Zahlreiche Bewohner an der Fürstenberger und Potsdamer Straße hatten im Vorfeld den Einwand wegen wirtschaftlicher Härte mit Hilfe des Mietervereins formuliert. An letzterer sind die Maßnahmen inzwischen abgeschlossen, sind die Häuser jetzt anständig gedämmt und schön bunt — die neuen Rechnungen flatterten ins Haus. Trotz des Einwands. „Der Vermieter akzeptiert diesen nicht“, erklärt Uwe Warnecke vom Mieterverein. Deshalb zögen jetzt die ersten Bewohner vor Gericht. Darunter etwa ein alleinerziehender Vater mit kleinen Zwillingen. „Das hat unserer Auffassung nach durchaus Aussicht auf Erfolg“, so Warnecke. Der Vermieter müsste die Erhöhung der Miete dann zurücknehmen.
In Hassels-Nord aber herrscht noch immer alles andere als normales Leben. An der Fürstenberger Straße ist die Modernisierung jetzt fast abgeschlossen. „Wir warten auf die nächsten Mieterhöhungen“, sagt Barbara Dully vom Ernst-Lange-Haus der Diakonie — für September oder Oktober rechnet sie damit. Ihr macht aber auch Sorgen, dass sich die Wohnhäuser an der Potsdamer Straße merklich geleert haben. „Man sieht es, wenn man die Straße entlanggeht. Auch an den Klingelschildern ohne Namen.“ Im Internet bietet die Verwaltung zahlreiche Wohnungen in jeder Größe an. Doch wie hoch der Leerstand wirklich ist, dazu schweigt man sich aus. Dully: „Wir haben versucht, Zahlen zu bekommen — aber ohne Erfolg.“ Warnecke indes geht von teilweise mehr als 20 Prozent aus.
Auch Presseanfragen bei der Hausverwaltung IWG bleiben ohne Erfolg. Genauso Nachfragen der SPD-Landtagsabgeordneten Walburga Benninghaus, die sich vor Ort stark engagiert. Letztlich sei die Modernisierung aufgrund der deftigen Mieten für das Viertel „kontraproduktiv“, glaubt sie. „Viele Selbstzahler, deren Miete nicht von Transferleistungen übernommen wird, ziehen aus.

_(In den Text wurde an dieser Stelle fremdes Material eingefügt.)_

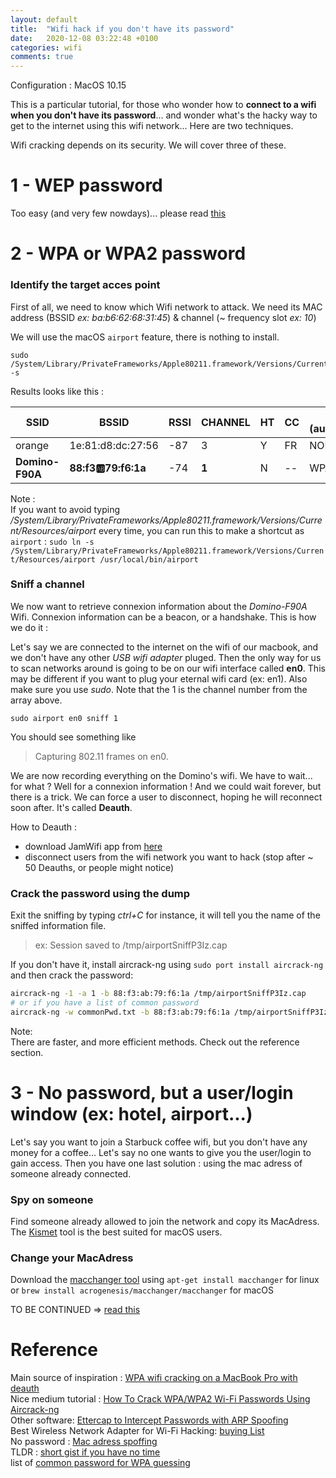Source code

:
 ```yaml
---
layout: default
title:  "Wifi hack if you don't have its password"
date:   2020-12-08 03:22:48 +0100
categories: wifi
comments: true
---
```


Configuration : MacOS 10.15

This is a particular tutorial, for those who wonder how to **connect to a wifi when you don't have its password**... and wonder what's the hacky way to get to the internet using this wifi network... Here are two techniques.  

Wifi cracking depends on its security. We will cover three of these.
# 1 - WEP password
Too easy (and very few nowdays)... please read [this](http://jason4zhu.blogspot.com/2014/12/crack-wep-wifi-via-aircrack-ng-in-mac-osx.html)

# 2 - WPA or WPA2 password

### Identify the target acces point
First of all, we need to know which Wifi network to attack. We need its MAC address (BSSID _ex: ba:b6:62:68:31:45_) & channel (~ frequency slot _ex: 10_)

We will use the macOS `airport` feature, there is nothing to install.

```
sudo /System/Library/PrivateFrameworks/Apple80211.framework/Versions/Current/Resources/airport -s
```

Results looks like this :  

| SSID | BSSID | RSSI | CHANNEL | HT | CC | SECURITY (auth/unicast/group) |  
| --- | --- | --- | --- | --- | --- | --- |  
| orange | 1e:81:d8:dc:27:56 | -87 | 3 | Y | FR | NONE |  
| **Domino-F90A** | **88:f3:ab:79:f6:1a** | -74 | **1** | N | -- | WPA(PSK/TKIP/TKIP) |  

Note :  
If you want to avoid typing _/System/Library/PrivateFrameworks/Apple80211.framework/Versions/Current/Resources/airport_ every time, you can run this to make a shortcut as `airport` : ``` sudo ln -s /System/Library/PrivateFrameworks/Apple80211.framework/Versions/Current/Resources/airport /usr/local/bin/airport ```

### Sniff a channel
We now want to retrieve connexion information about the _Domino-F90A_ Wifi. Connexion information can be a beacon, or a handshake. This is how we do it :

Let's say we are connected to the internet on the wifi of our macbook, and we don't have any other _USB wifi adapter_ pluged. Then the only way for us to scan networks around is going to be on our wifi interface called **en0**. This may be different if you want to plug your eternal wifi card (ex: en1). Also make sure you use _sudo_. Note that the 1 is the channel number from the array above.

```
sudo airport en0 sniff 1
```

You should see something like
> Capturing 802.11 frames on en0.


We are now recording everything on the Domino's wifi. We have to wait... for what ? Well for a connexion information ! And we could wait forever, but there is a trick. We can force a user to disconnect, hoping he will reconnect soon after. It's called **Deauth**.

How to Deauth :
- download JamWifi app from [here](http://macheads101.com/pages/downloads/mac.php)
- disconnect users from the wifi network you want to hack (stop after ~ 50 Deauths, or people might notice)

### Crack the password using the dump
Exit the sniffing by typing _ctrl+C_ for instance, it will tell you the name of the sniffed information file.
> ex: Session saved to /tmp/airportSniffP3Iz.cap

If you don't have it, install aircrack-ng using
`sudo port install aircrack-ng` and then crack the password:

```bash
aircrack-ng -1 -a 1 -b 88:f3:ab:79:f6:1a /tmp/airportSniffP3Iz.cap
# or if you have a list of common password
aircrack-ng -w commonPwd.txt -b 88:f3:ab:79:f6:1a /tmp/airportSniffP3Iz.cap
```

Note:  
There are faster, and more efficient methods. Check out the reference section.

# 3 - No password, but a user/login window (ex: hotel, airport...)
Let's say you want to join a Starbuck coffee wifi, but you don't have any money for a coffee... Let's say no one wants to give you the user/login to gain access. Then you have one last solution : using the mac adress of someone already connected.

### Spy on someone
Find someone already allowed to join the network and copy its MacAdress. The [Kismet](Kismet) tool is the best suited for macOS users.

### Change your MacAdress
Download the [macchanger tool](https://github.com/alobbs/macchanger) using `apt-get install macchanger` for linux or `brew install acrogenesis/macchanger/macchanger` for macOS

TO BE CONTINUED => [read this](https://null-byte.wonderhowto.com/how-to/hack-open-hotel-airplane-coffee-shop-wi-fi-with-mac-address-spoofing-0183387/)

# Reference
Main source of inspiration : [WPA wifi cracking on a MacBook Pro with deauth](https://louisabraham.github.io/articles/WPA-wifi-cracking-MBP.html)  
Nice medium tutorial : [How To Crack WPA/WPA2 Wi-Fi Passwords Using Aircrack-ng](https://medium.com/@TheEyeOfCyberBuckeyeSecurity/how-to-crack-wpa-wpa2-wi-fi-passwords-using-aircrack-ng-8cb7161abcf9)  
Other software: [Ettercap to Intercept Passwords with ARP Spoofing](https://null-byte.wonderhowto.com/how-to/use-ettercap-intercept-passwords-with-arp-spoofing-0191191/)  
Best Wireless Network Adapter for Wi-Fi Hacking: [buying List](https://null-byte.wonderhowto.com/how-to/buy-best-wireless-network-adapter-for-wi-fi-hacking-2019-0178550/)  
No password : [Mac adress spoffing](https://null-byte.wonderhowto.com/how-to/hack-open-hotel-airplane-coffee-shop-wi-fi-with-mac-address-spoofing-0183387/)  
TLDR : [short gist if you have no time](https://gist.github.com/victorreyesh/6532800)  
list of [common password for WPA guessing](/assets/files/Choisir_son_statut.pdf)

Sie wollen zum Teil kein Wohngeld beantragen. Und das sind ja Mieter, die dort lange leben.“ Gleichzeitig klappe es mit dem Zuzug ganz offensichtlich nicht wie geplant — weil kaum jemand gewillt ist, fast zehn Euro pro Quadratmeter für eine Wohnung in Hassels auszugeben. „Für mich ist das noch immer ein Skandal“, sagt Benninghaus. „Alle im Viertel sind in Angst und Schrecken.“
Bei vielen Beziehern von Sozialleistungen steht inzwischen fest, dass Jobcenter oder Grundsicherung die neue Miete nicht zahlen können. Trotzdem wollen manche nicht wegziehen. Die Mutter einer Tochter etwa hat jetzt einer 38 Quadratmeter großen Tauschwohnung im Viertel zugestimmt, obwohl ihr 65 Quadratmeter zustünden — nur eben nicht zu diesen Preisen. Sie will in der Nähe der Schule bleiben. Viele müssen aber auch in anderen Stadtteilen auf die Suche gehen. Wenn sie ein halbes Jahr nichts gefunden haben, wird die höhere Miete vorerst übernommen.

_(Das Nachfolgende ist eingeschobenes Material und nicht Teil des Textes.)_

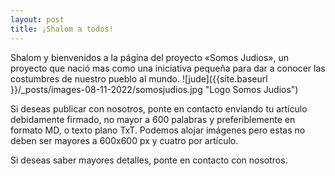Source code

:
 ```yaml
---
layout: post
title: ¡Shalom a todos!
---
```


Shalom y bienvenidos a la página del proyecto «Somos Judios», un proyecto que nació mas como una iniciativa pequeña para dar a conocer las costumbres de nuestro pueblo al mundo.
![jude]({{site.baseurl }}/_posts/images-08-11-2022/somosjudios.jpg  "Logo Somos Judios")

Si deseas publicar con nosotros, ponte en contacto enviando tu artículo debidamente firmado, no mayor a 600 palabras y preferiblemente en formato MD, o texto plano TxT.
Podemos alojar imágenes pero estas no deben ser mayores a 600x600 px y cuatro por artículo.

Si deseas saber mayores detalles, ponte en contacto con nosotros.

Die Stadt kann wenig ausrichten, denn die erhöhte Miete ist rechtlich in Ordnung. „Dass wir das nicht gut finden, ist klar“, sagt Michael Bergmann vom Amt für Kommunikation. Man habe immerhin entschieden, die Gemeinwesenarbeit vor Ort um eine Stelle aufzustocken, um gezielt auch noch die Menschen anzusprechen, die bislang noch keinen Kontakt zum Jobcenter gesucht haben.

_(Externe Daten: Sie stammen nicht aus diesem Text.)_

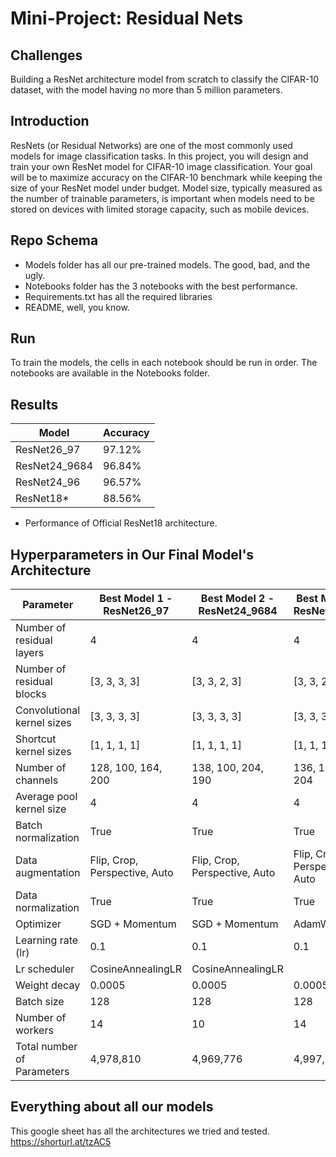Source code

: # Mini-Project: Residual Nets

## Challenges
Building a ResNet architecture model from scratch to classify the CIFAR-10 dataset, with the model having no more than 5 million parameters.

## Introduction
ResNets (or Residual Networks) are one of the most commonly used models for image classification tasks. In this project, you will design and train your own ResNet model for CIFAR-10 image classification. Your goal will be to maximize accuracy on the CIFAR-10 benchmark while keeping the size of your ResNet model under budget. Model size, typically measured as the number of trainable parameters, is important when models need to be stored on devices with limited storage capacity, such as mobile devices.

## Repo Schema
* Models folder has all our pre-trained models. The good, bad, and the ugly.
* Notebooks folder has the 3 notebooks  with the best performance. 
* Requirements.txt has all the required libraries
* README, well, you know.

## Run
To train the models, the cells in each notebook should be run in order. The notebooks are available in the Notebooks folder.


## Results

| Model         | Accuracy  |
|---------------|-----------|
| ResNet26_97   | 97.12%    |
| ResNet24_9684 | 96.84%    |
| ResNet24_96   | 96.57%    |
| ResNet18*     | 88.56%    |

* Performance of Official ResNet18 architecture.

## Hyperparameters in Our Final Model's Architecture

| Parameter                     | Best Model 1 - ResNet26_97    | Best Model 2 - ResNet24_9684 |  Best Model 3 - ResNet24_9684 |
|-------------------------------|-------------------------------|------------------------------|-------------------------------|
| Number of residual layers     | 4                             |4                             |4                              |
| Number of residual blocks     | [3, 3, 3, 3]                  |[3, 3, 2, 3]                  |[3, 3, 2, 3]                   |
| Convolutional kernel sizes    | [3, 3, 3, 3]                  |[3, 3, 3, 3]                  |[3, 3, 3, 3]                   |
| Shortcut kernel sizes         | [1, 1, 1, 1]                  |[1, 1, 1, 1]                  |[1, 1, 1, 1]                   |
| Number of channels            | 128, 100, 164, 200            |138, 100, 204, 190            |136, 100, 188, 204             |
| Average pool kernel size      | 4                             |4                             |4                              |
| Batch normalization           | True                          |True                          |True                           |
| Data augmentation             | Flip, Crop, Perspective, Auto |Flip, Crop, Perspective, Auto |Flip, Crop, Perspective, Auto  |
| Data normalization            | True                          |True                          |True                           |
| Optimizer                     | SGD + Momentum                |SGD + Momentum                |AdamW                          |
| Learning rate (lr)            | 0.1                           |0.1                           |0.1                            |
| Lr scheduler                  | CosineAnnealingLR             |CosineAnnealingLR             ||CosineAnnealingLR             |
| Weight decay                  | 0.0005                        |0.0005                        |0.0005                         |
| Batch size                    | 128                           |128                           |128                            |
| Number of workers             | 14                            |10                            |14                             |
| Total number of Parameters    | 4,978,810                     |4,969,776                       |4,997,074                        |


## Everything about all our models
This google sheet has all the architectures we tried and tested. 
https://shorturl.at/tzAC5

Barbara Dully, die schon viele Jahre in Hassels-Nord arbeitet, hofft weiterhin darauf, dass jetzt mehr Menschen mit höherem Einkommen in das Viertel ziehen, in dem bislang die Hälfte auf staatliche Hilfen angewiesen ist. „Vielleicht verändert sich die Bewohnerstruktur dadurch etwas“, sagt sie.